_SOURCE DOCUMENT_
The origins behind the way that an external energy stimulus alters neuronal activity and stimulates neuroplasticity during various artificial neurostimulation techniques are still under discussion. Electrical and magnetic energy are two forms of energy that are closely interconnected: a moving charge induces electrical and magnetic fields. Electrical current creates a magnetic field, and a magnetic field induces an electrical charge movement. Neurons are electrically active cells. Neuronal oscillations have a dual role in a synapse: they are affected by spiking inputs and, in turn, impact the timing of spike outputs. Because of the above facts, both electrical and magnetic fields may induce electrical currents in neuronal circuits. Therefore, similar mechanisms of altered neuronal activity may underlie different neuromodulation techniques that use electrical, magnetic, or electromagnetic energy in treatment.

A variety of hypotheses try to explain the mechanisms that contribute to synaptic activity during neurostimulation. According to empirical data, Ca2+ and Na+ channel activity can be altered by static magnetic fields and low-frequency pulsed electromagnetic fields. The voltage-gated Ca2+ channels are the primary conduits for the Ca2+ ions that cause a confluence of neurotransmitter-containing vesicles with the presynaptic membrane. The altered activity of Ca2+ and Na+ channel changes the timing and strength of synaptic output, contributing to neuronal excitability.

Another perspective hypothesis suggests that electromagnetic fields increase in adenosine receptors release, which facilitates neuronal communication. Because A(2A) adenosine receptors control the release of other neurotransmitters (e.g., glutamate and dopamine), this contributes to adjusting neuronal functions.

According to the natural neurostimulation hypothesis, energy stimuli induce mitochondrial stress and microvascular vasodilation. These promote increasing Adenosine triphosphate (ATP) protein and oxygenation, inducing synaptic strength. This position explains neuromodulation from different scale levels: from interpersonal dynamics to nonlocal neuronal coupling. According to natural neurostimulation, the innate natural mechanism of physical interactions between the mother and embryo ensures the balanced development of the embryonic nervous system. The drivers of these interactions, the electromagnetic properties of the mother's heart, enable brain waves to interact between the mother's and fetal nervous systems. The electromagnetic and acoustic oscillations of the mother's heart converge the neuronal activity of both nervous systems in an ensemble, shaping harmony from a cacophony of separate oscillations. These interactions synchronize brain oscillations, influencing neuroplasticity in the fetus. During the mother's intentional actions with her environment, these interchanges provide hints to the fetus's nervous system, binding synaptic activity with relevant stimuli. This hypothesis posits that the physiological processes of mitochondrial stress induction (affecting neuronal plasticity) and vasodilation, which cooperatively increase microvascular blood flow and tissue oxygenation, are the basis of the natural neurostimulation. It is also thought to be a foundation of many non-invasive artificial neuromodulation techniques. Because if the mother-fetus interactions allow the child's nervous system to grow with adequate biological sentience, similar (while scaling) environmental interactions can heal the damaged nervous system in adults.

_TASKS TO CARRY OUT_
**A.** For each statement, answer yes or no on whether it agrees with the neurostimulation passage, and quote the words from the passage that decide it: (i) empirical data show that static magnetic fields can alter Ca2+ and Na+ channel activity; (ii) how an external energy stimulus alters neuronal activity during artificial neurostimulation is settled; (iii) under the natural neurostimulation hypothesis, the drivers of the mother–embryo interactions are the electromagnetic properties of the mother's brain.
**B.** Pick up the neurostimulation passage after its final sentence and write its continuation.
The records come from a different source than the neurostimulation passage.

_SUPPLIED RECORDS_
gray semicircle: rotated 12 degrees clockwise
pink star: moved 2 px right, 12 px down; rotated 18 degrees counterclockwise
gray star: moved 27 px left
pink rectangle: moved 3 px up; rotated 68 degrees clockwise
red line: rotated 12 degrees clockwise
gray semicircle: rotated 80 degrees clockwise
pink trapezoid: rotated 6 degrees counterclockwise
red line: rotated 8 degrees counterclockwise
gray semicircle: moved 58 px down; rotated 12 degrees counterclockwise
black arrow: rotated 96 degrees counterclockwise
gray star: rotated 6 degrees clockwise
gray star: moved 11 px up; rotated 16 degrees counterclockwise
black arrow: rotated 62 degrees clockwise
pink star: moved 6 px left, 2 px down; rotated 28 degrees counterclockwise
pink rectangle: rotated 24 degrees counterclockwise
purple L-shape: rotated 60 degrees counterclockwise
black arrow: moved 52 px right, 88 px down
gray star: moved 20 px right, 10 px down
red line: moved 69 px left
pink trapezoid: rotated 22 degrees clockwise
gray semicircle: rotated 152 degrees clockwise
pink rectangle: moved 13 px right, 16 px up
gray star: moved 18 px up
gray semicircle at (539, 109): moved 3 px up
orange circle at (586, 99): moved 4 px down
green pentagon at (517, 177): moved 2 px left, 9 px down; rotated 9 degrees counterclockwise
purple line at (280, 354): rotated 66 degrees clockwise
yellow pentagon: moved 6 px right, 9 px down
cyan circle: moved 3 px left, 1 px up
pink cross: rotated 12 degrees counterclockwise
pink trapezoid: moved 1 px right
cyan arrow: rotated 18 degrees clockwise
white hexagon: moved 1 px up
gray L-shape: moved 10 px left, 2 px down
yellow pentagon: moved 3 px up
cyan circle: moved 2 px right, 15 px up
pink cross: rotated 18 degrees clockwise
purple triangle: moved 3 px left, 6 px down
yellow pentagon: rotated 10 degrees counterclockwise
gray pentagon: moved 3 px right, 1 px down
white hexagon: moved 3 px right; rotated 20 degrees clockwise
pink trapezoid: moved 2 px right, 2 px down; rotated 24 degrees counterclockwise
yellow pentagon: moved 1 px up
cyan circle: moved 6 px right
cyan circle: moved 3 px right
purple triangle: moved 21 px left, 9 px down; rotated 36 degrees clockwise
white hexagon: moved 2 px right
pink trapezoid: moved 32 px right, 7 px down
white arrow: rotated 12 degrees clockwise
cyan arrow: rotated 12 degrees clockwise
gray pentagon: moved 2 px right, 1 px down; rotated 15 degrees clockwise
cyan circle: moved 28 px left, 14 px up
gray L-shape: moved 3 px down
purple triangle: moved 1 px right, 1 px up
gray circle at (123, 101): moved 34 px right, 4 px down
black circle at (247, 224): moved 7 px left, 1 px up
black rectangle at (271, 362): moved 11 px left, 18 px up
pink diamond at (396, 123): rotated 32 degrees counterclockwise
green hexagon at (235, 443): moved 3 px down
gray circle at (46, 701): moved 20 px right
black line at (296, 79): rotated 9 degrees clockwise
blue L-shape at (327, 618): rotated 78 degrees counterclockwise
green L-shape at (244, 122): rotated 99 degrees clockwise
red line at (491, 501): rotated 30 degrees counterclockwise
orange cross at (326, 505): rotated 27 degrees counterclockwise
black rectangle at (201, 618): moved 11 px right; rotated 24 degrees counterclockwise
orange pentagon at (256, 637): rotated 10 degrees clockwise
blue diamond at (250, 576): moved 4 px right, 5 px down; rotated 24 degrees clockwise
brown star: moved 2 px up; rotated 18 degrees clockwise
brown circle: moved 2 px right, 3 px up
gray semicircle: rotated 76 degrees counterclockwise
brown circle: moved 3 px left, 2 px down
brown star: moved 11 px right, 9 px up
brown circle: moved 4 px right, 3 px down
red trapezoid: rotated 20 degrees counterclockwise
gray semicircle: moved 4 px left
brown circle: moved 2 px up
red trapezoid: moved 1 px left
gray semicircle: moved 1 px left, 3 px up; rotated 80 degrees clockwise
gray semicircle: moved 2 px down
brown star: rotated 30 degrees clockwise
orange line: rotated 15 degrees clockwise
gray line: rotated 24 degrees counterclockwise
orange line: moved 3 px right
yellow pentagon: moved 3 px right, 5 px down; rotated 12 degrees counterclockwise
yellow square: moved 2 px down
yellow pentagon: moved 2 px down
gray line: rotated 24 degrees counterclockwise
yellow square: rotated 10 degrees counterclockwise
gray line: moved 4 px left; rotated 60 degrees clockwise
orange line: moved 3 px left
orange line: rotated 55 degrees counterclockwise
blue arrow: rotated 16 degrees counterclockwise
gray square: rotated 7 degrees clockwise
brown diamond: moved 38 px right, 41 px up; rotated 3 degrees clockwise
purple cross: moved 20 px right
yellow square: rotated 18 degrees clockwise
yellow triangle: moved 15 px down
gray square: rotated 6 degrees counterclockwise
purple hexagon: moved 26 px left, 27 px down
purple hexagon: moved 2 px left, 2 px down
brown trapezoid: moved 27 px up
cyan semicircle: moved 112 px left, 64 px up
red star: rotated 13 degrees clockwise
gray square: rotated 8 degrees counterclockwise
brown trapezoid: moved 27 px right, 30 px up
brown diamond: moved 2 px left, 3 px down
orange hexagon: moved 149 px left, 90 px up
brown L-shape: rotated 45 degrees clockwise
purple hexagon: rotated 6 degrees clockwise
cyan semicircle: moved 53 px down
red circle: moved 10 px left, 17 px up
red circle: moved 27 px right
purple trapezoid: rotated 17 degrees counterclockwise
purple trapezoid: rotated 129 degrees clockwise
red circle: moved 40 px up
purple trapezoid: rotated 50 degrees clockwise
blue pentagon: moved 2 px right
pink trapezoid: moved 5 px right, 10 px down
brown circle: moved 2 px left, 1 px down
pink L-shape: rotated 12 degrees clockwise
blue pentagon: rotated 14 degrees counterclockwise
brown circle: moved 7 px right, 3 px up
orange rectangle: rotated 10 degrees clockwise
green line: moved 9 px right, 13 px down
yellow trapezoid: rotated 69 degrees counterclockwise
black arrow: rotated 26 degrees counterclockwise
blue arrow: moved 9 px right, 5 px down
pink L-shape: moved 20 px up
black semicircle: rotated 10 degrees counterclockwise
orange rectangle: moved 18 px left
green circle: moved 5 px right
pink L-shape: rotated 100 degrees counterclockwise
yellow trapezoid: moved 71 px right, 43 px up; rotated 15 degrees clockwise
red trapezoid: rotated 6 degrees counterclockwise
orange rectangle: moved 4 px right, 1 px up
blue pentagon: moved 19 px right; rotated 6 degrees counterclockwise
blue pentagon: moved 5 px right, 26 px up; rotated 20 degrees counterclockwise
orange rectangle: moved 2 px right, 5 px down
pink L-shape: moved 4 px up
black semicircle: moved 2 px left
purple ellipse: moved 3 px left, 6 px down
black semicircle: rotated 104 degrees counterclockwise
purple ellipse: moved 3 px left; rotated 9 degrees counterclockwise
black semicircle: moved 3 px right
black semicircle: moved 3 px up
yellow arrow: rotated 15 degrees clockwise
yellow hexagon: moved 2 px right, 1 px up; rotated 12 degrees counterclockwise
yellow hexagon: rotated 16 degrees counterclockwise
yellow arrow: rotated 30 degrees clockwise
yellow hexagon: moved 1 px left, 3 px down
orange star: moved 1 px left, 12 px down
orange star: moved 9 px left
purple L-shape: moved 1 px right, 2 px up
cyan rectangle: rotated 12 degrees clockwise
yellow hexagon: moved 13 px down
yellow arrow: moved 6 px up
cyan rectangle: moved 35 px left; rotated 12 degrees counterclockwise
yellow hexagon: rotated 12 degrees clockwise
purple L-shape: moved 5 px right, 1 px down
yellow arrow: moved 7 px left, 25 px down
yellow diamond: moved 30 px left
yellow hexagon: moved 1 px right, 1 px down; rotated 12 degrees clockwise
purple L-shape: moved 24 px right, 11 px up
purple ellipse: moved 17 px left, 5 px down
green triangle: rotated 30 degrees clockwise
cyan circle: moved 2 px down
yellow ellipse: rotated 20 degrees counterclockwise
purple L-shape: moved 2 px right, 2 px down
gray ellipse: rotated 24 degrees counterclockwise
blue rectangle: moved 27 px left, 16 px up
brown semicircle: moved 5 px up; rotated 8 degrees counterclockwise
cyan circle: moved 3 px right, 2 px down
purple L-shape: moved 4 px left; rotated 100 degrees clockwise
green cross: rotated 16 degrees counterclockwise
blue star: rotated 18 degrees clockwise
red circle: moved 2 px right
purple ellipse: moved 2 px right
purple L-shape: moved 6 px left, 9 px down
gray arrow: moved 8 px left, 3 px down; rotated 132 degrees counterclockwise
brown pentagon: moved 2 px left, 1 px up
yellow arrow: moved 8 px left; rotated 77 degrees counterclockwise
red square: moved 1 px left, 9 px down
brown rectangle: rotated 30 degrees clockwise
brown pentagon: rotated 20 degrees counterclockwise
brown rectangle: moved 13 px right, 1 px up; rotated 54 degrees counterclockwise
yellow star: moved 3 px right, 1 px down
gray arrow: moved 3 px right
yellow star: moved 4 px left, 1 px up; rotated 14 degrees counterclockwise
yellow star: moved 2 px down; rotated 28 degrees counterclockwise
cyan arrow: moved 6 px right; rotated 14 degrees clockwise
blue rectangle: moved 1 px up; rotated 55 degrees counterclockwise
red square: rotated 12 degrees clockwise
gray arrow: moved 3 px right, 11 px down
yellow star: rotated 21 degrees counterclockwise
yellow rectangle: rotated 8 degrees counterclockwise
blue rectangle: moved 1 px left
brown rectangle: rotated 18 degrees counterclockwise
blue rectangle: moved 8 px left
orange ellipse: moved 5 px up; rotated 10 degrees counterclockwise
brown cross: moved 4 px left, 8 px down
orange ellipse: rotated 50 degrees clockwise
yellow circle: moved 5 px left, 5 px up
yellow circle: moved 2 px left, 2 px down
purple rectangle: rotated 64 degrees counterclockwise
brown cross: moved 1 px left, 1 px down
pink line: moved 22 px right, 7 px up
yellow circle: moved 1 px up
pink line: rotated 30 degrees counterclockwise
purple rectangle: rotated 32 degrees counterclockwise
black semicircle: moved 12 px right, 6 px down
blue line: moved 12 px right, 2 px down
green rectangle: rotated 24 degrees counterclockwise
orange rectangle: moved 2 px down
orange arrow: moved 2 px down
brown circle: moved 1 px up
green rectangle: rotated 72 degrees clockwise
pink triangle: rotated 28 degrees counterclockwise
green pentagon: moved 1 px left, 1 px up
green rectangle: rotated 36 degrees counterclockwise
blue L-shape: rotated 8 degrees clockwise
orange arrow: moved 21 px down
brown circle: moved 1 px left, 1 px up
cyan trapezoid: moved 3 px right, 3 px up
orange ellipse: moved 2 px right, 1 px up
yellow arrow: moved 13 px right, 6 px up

_ANSWERS TO THE PROBLEMS_
**A.**
(i) Yes: "According to empirical data, Ca2+ and Na+ channel activity can be altered by static magnetic fields and low-frequency pulsed electromagnetic fields."
(ii) No: "are still under discussion."
(iii) No: "The drivers of these interactions, the electromagnetic properties of the mother's heart, enable brain waves to interact between the mother's and fetal nervous systems."

**B.**
==Invasive chemical methods==

Chemical neuromodulation is always invasive, because a drug is delivered in a highly specific location of the body. The non-invasive variant is traditional pharmacotherapy, e.g. swallowing a tablet.

- Intrathecal drug delivery systems (ITDS, which may deliver micro-doses of painkiller (for instance, ziconotide) or anti-spasm medicine (such as baclofen) directly to the site of action)

==Teleneurotherapy==
Teleneurotherapy utilizes computers and communication technology to execute neurotherapy remotely. Organisms receive physical stimuli, such as sounds (through mechanoreceptors and mitochondria across different organ systems) and light (through photoreceptors located in the retina and mitochondria) that alter neuronal activity in specific brain zones. Research indicates that systematic physical stimuli produced by standard electronic devices, such as tablets and headphones, may treat online injured nervous systems by modulating neuronal plasticity. Teleneurotherapy "emulates the central parameters of natural brain stimulation during gestation." "Because natural neurostimulation contributes to the balanced development of the nervous system in fetuses with adequate biological sentience, the scaled parameters of these natural forces can potentially treat an injured nervous system in adults." Evidence suggests that teleneurotherapy can enable neurological treatment if it considers key parameters of the mother-fetus interaction that provide the therapeutic effect in case of a systematic impact. Recent research implemented the APIN method (see above) in the online treatment of patients with different neurological conditions, which showed significant therapeutic effects.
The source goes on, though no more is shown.